Findings thus far indicate several surge capacity challenges during Hurricane Sandy involving the transfer of patients to and from hospitals, nursing homes, and special needs shelters. In many instances, public health agencies received requests to carry out tasks beyond their purview, often resulting in improvised decision-making processes that have not been analyzed extensively in previous research studies. During the second year of this project, the investigators are also carrying out disaster response trainings in relation to identified gaps.

Public Health Response

  • Within a comprehensive health system, both the public health and healthcare delivery sectors are called upon to preserve and protect health. Though these activities might be regularly siloed, if there is a lack of integration, the burden (patient transfer/flow) falls disproportionately on one sector during an acute disaster. A lack of integrated planning between public health and healthcare delivery sectors can lead to new and disproportionately distributed burdens during the response. Further, these burdens may persist into both the short and long-term recovery phases and trigger fundamental changes to the delivery of primary care within the community/public health context.

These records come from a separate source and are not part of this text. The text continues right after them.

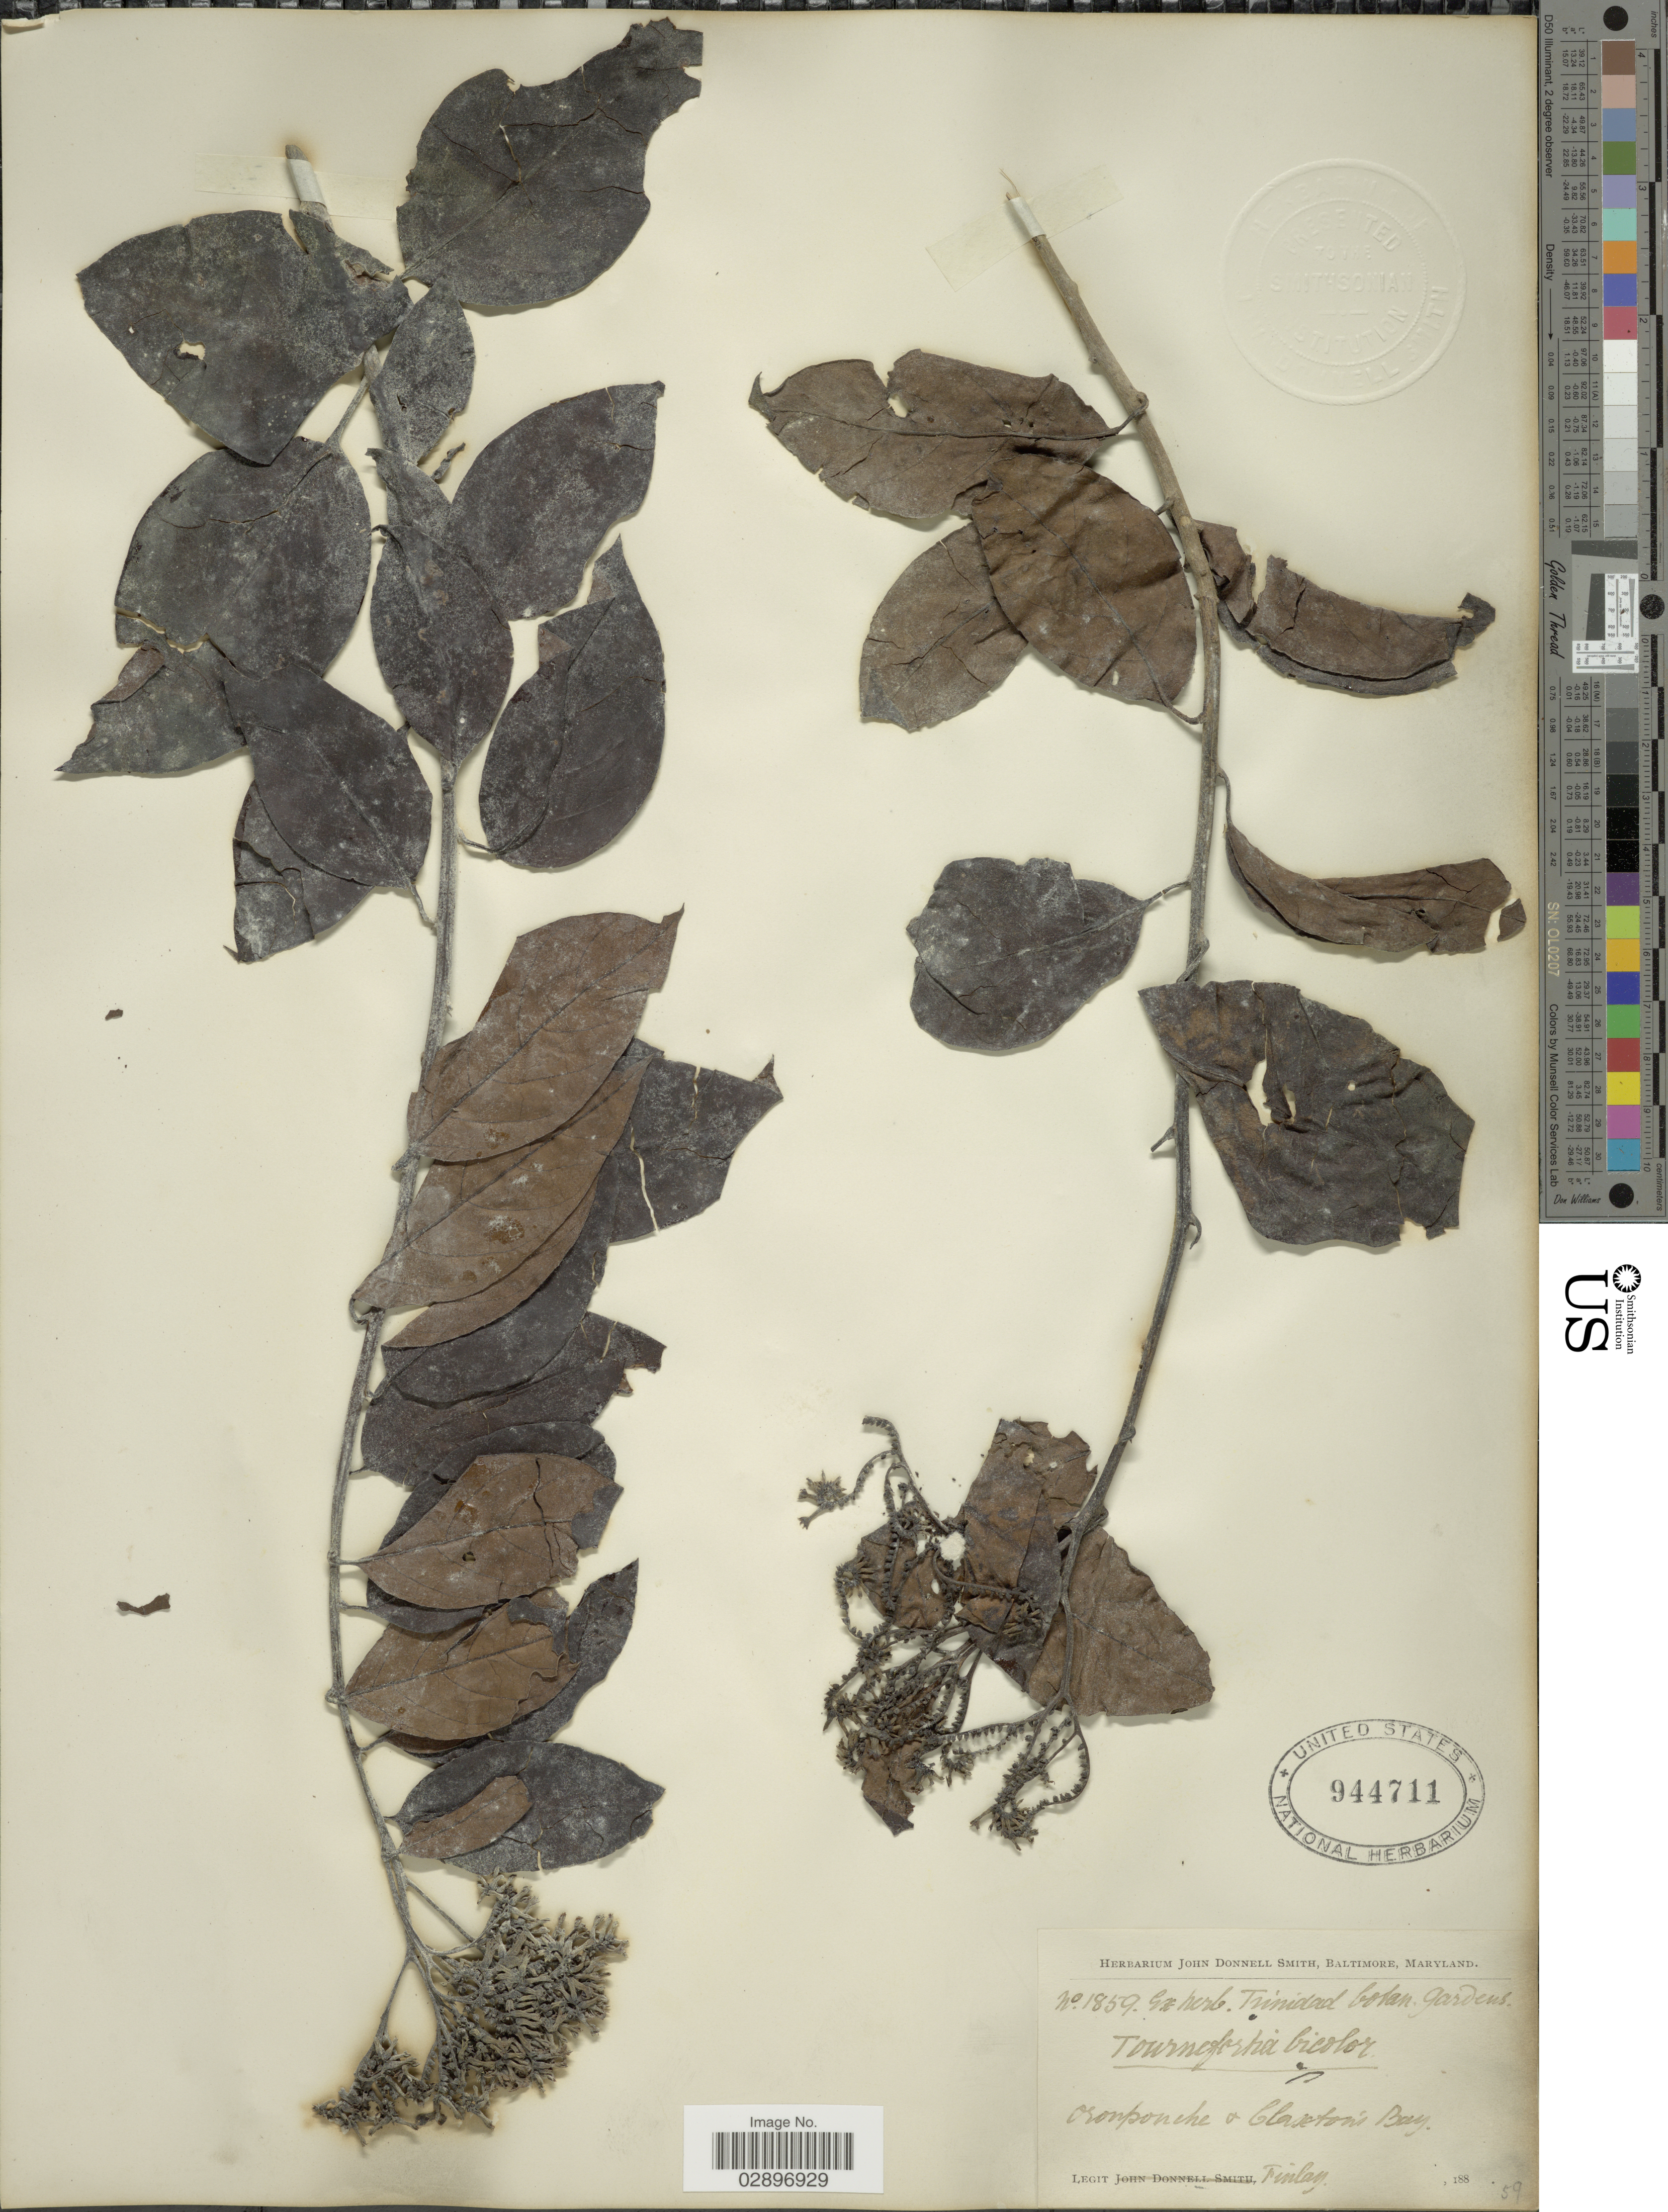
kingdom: Plantae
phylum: Tracheophyta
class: Magnoliopsida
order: Boraginales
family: Heliotropiaceae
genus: Tournefortia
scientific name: Tournefortia bicolor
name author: Sw.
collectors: -. Finlay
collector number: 1859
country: United States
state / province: Maryland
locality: Oronponche & Claxton's Bay.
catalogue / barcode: US 944711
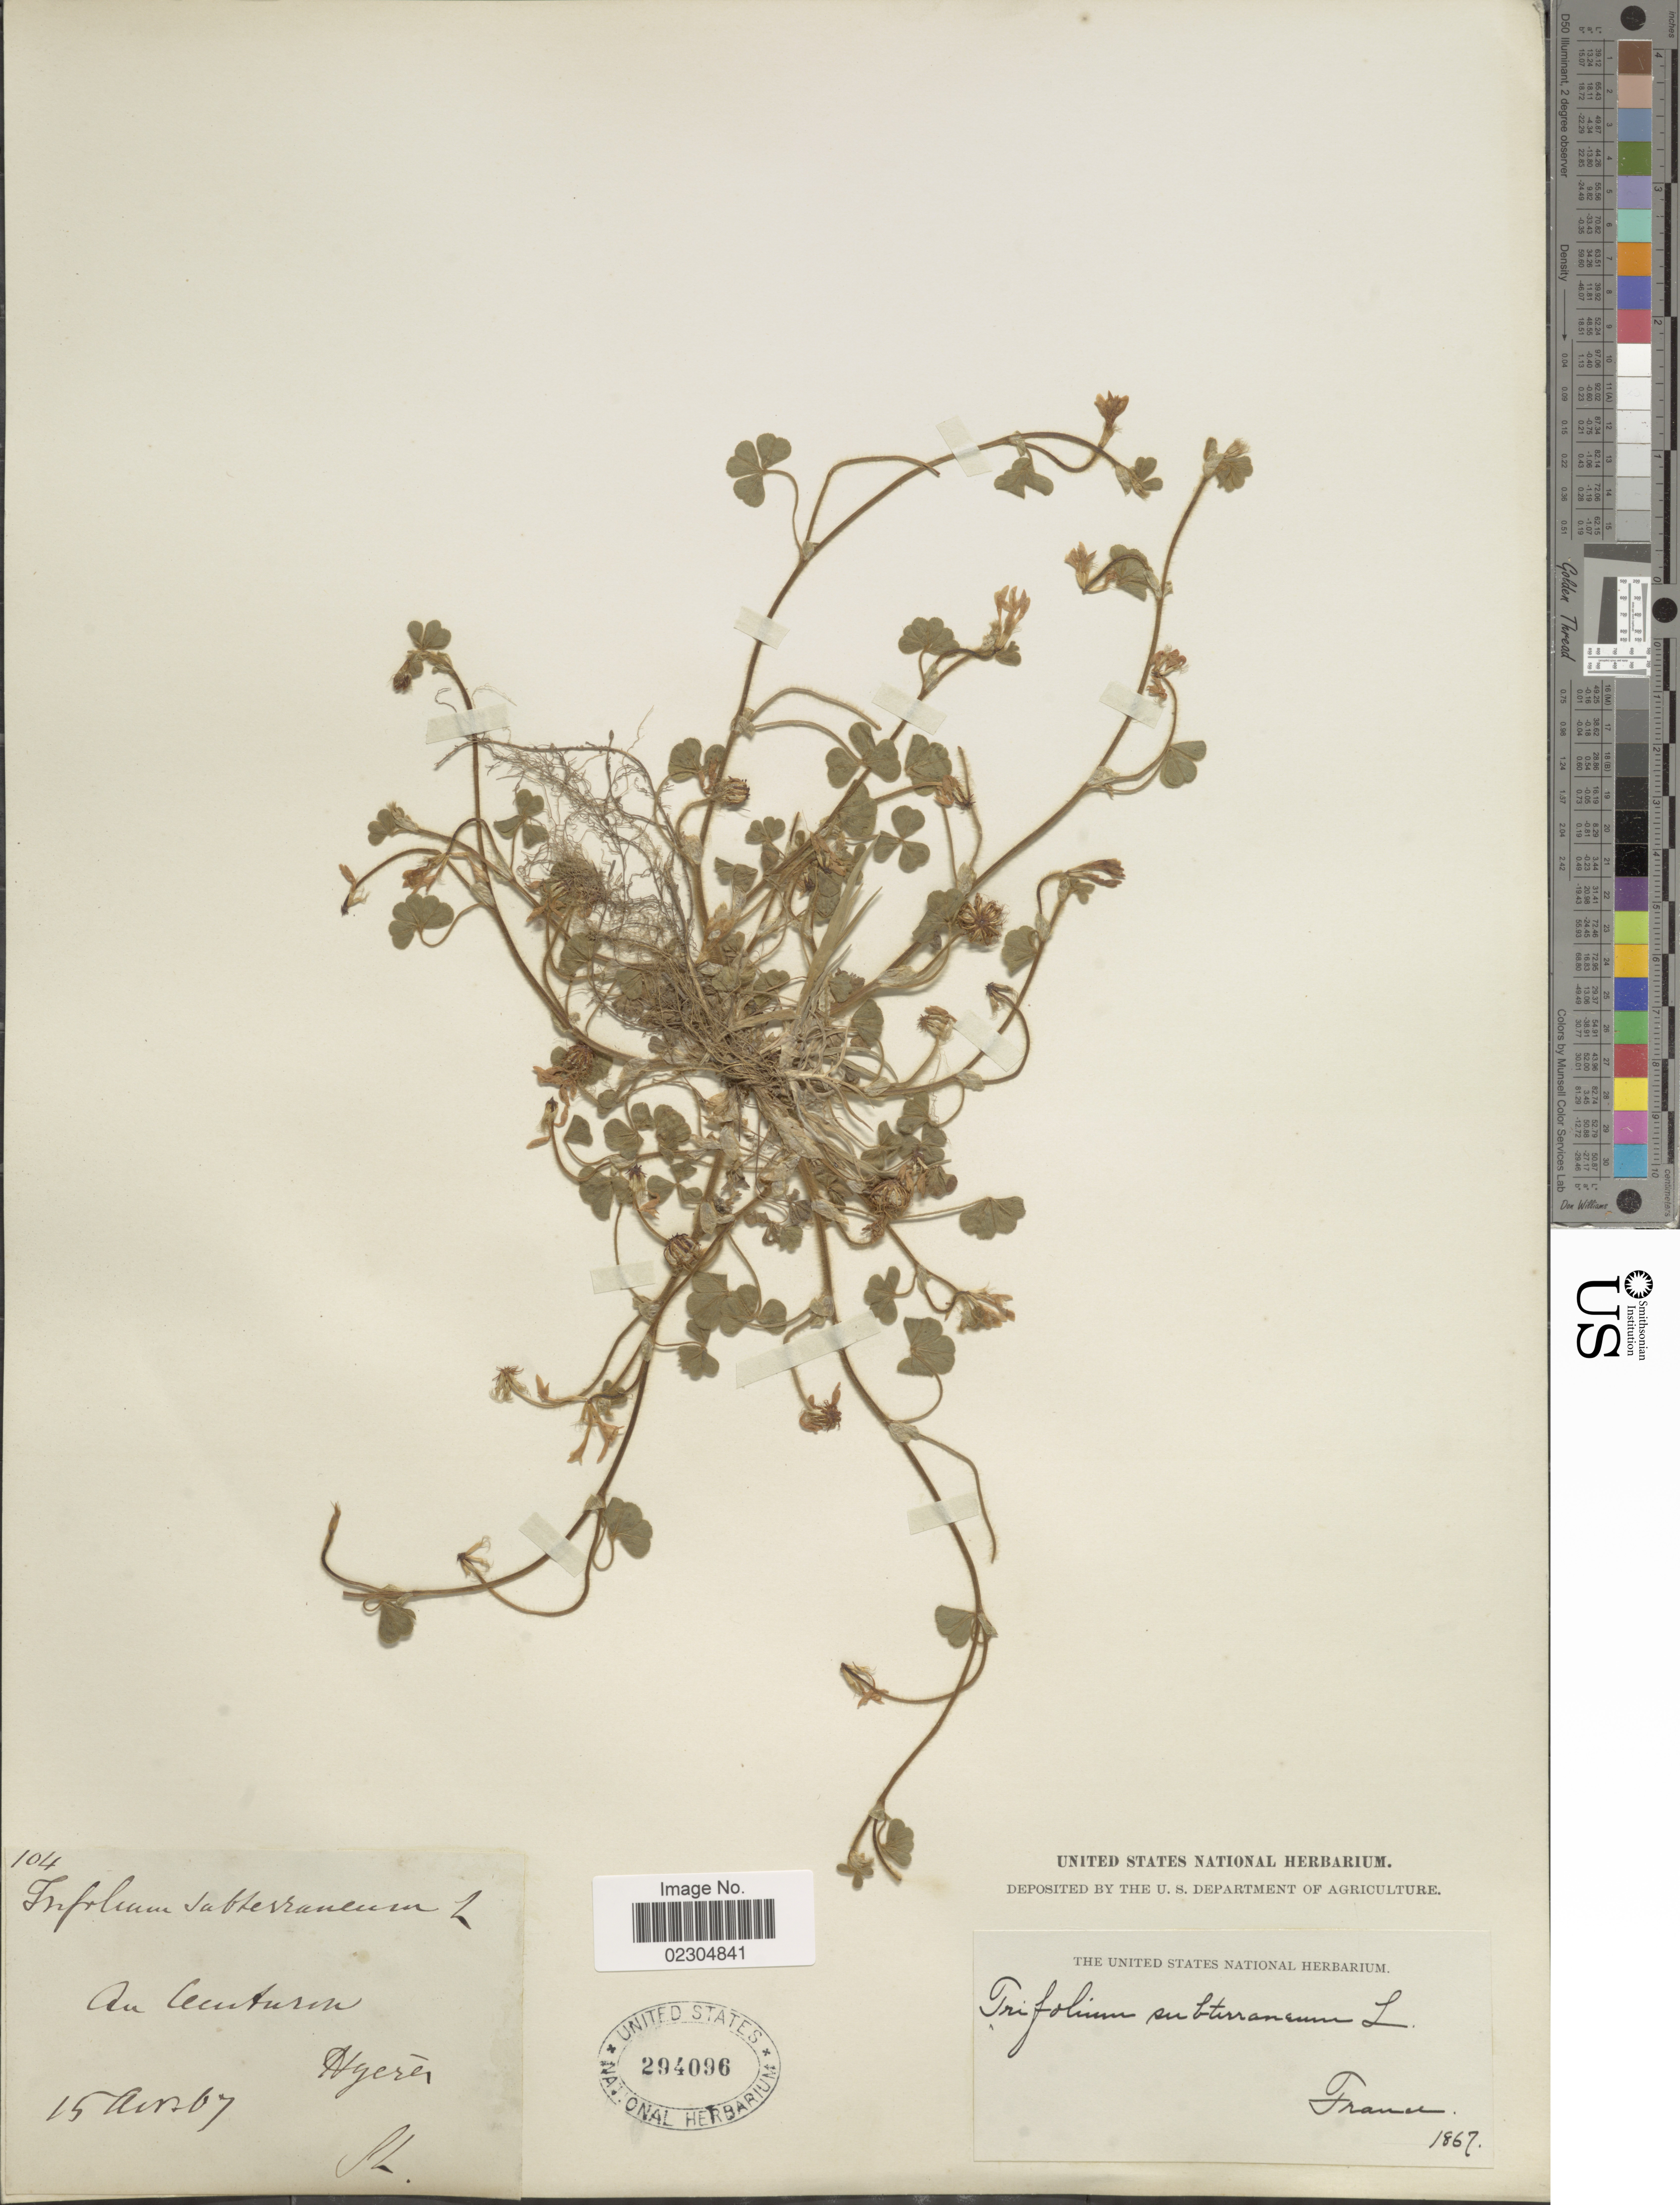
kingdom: Plantae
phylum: Tracheophyta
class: Magnoliopsida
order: Fabales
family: Fabaceae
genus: Trifolium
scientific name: Trifolium subterraneum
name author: L.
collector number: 104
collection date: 1867-08-15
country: France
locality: Hyeres [interpreted]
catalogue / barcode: US 294096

  • Findings obtained indicate that in addition to prioritizing the health protection of the general public, both counties also directed attention and resources to elderly patients residing in various home-based vs. community-based settings, such as long-term care facilities. Particularly for this cohort of vulnerable patients, coordination between the public health and healthcare delivery sectors was important in patient transfers to institutional stakeholders across the health system: hospitals, nursing homes, and special needs shelters.
  • Many areas of public health participation are highlighted under Emergency Support Function #8 federal guidance , however, the public health sector does not always lead the response for each area. Lack of participation should not be dismissed as a performance failure as participation can occur in many ways.